Educated at the Mudgee Church of England school, A.G. Taylor went on to to teach in Mudgee. He may have worked for the Mudgee Independent before joining the New South Wales Permanent Artillery as a private. Court-martialled for 'insubordination' in June 1878, he was committed to Darlinghurst Gaol and was released on 4 December. He rejoined the Mudgee Independent where his writing on politics attracted attention.
Taylor was elected to the Legislative Assembly as senior member for Mudgee in 1882. He became well-known for his many ways of obstructing parliament.

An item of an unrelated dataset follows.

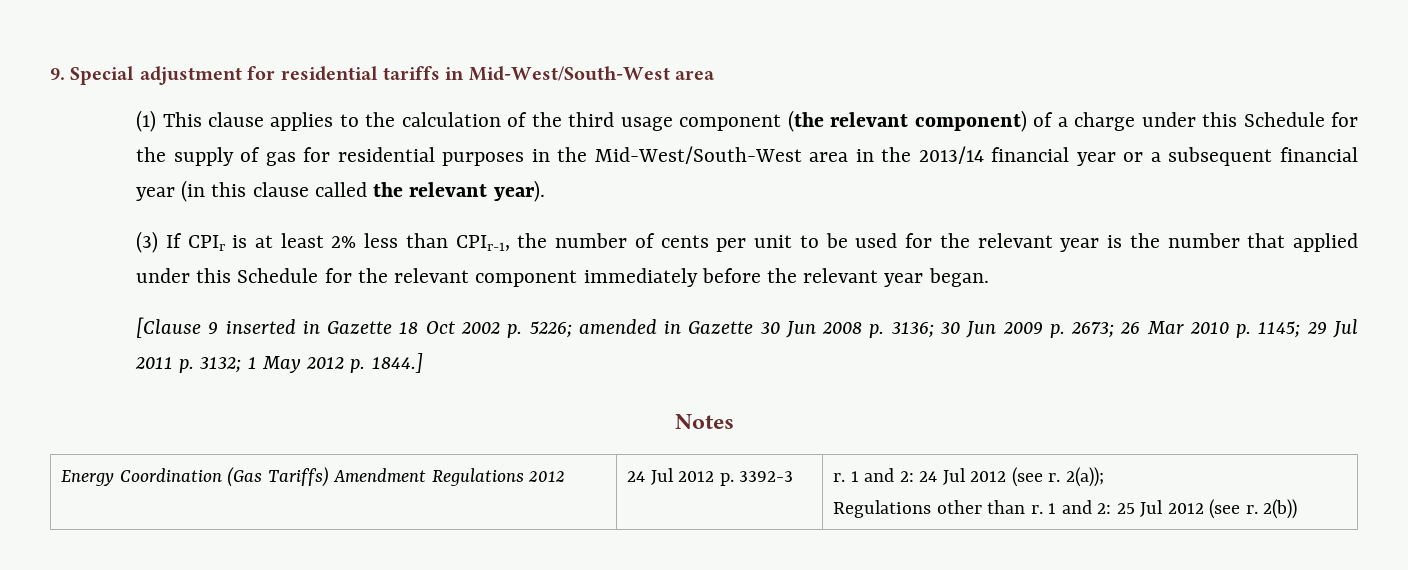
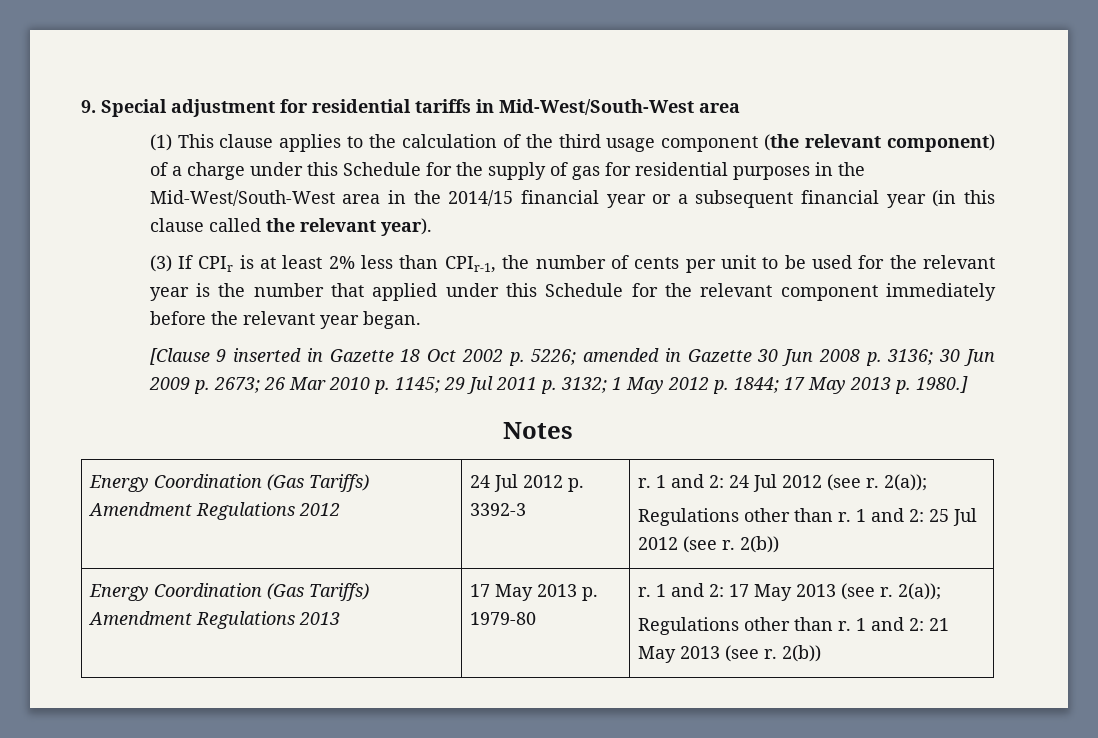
[918,146,984,164] 2013/14 -> [448,190,514,206] 2014/15
[371,353,423,373] 1844.] -> [733,376,968,394] 1844; 17 May 2013 p. 1980.]
(1298, 509) none -> [89,583,370,601] [88,611,341,629] [470,584,599,601] [470,612,537,625] [638,583,942,601] [638,617,950,635] [638,645,822,663] // Energy Coordination (Gas Tariffs) Amendment Regulations 2013 | 17 May 2013 p. 1979-80 | r. 1 and 2: 17 May 2013 (see r. 2(a)); // Regulations other than r. 1 and 2: 21 May 2013 (see r. 2(b))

Although returned for Mudgee in February 1887, Taylor resigned on 21 April and the following month accepted Sir Henry Parkes's offer to become examiner of patents with a salary of £500. That year he published the Law and Practice of New South Wales Letters Patent for Inventions and Improvements in the Arts and Manufactures.
In 1890-91 Taylor had become first editor of the newspaper Truth and in May-June 1892 conducted the Spectator; from the end of 1893 to June 1896 he was again editor of Truth and nominal proprietor from 1894. In 1897 he worked for the Cumberland Free Press, then wrote as a freelance journalist. In 1898 he was admitted to the Hospital for the Insane, Callan Park, where he died.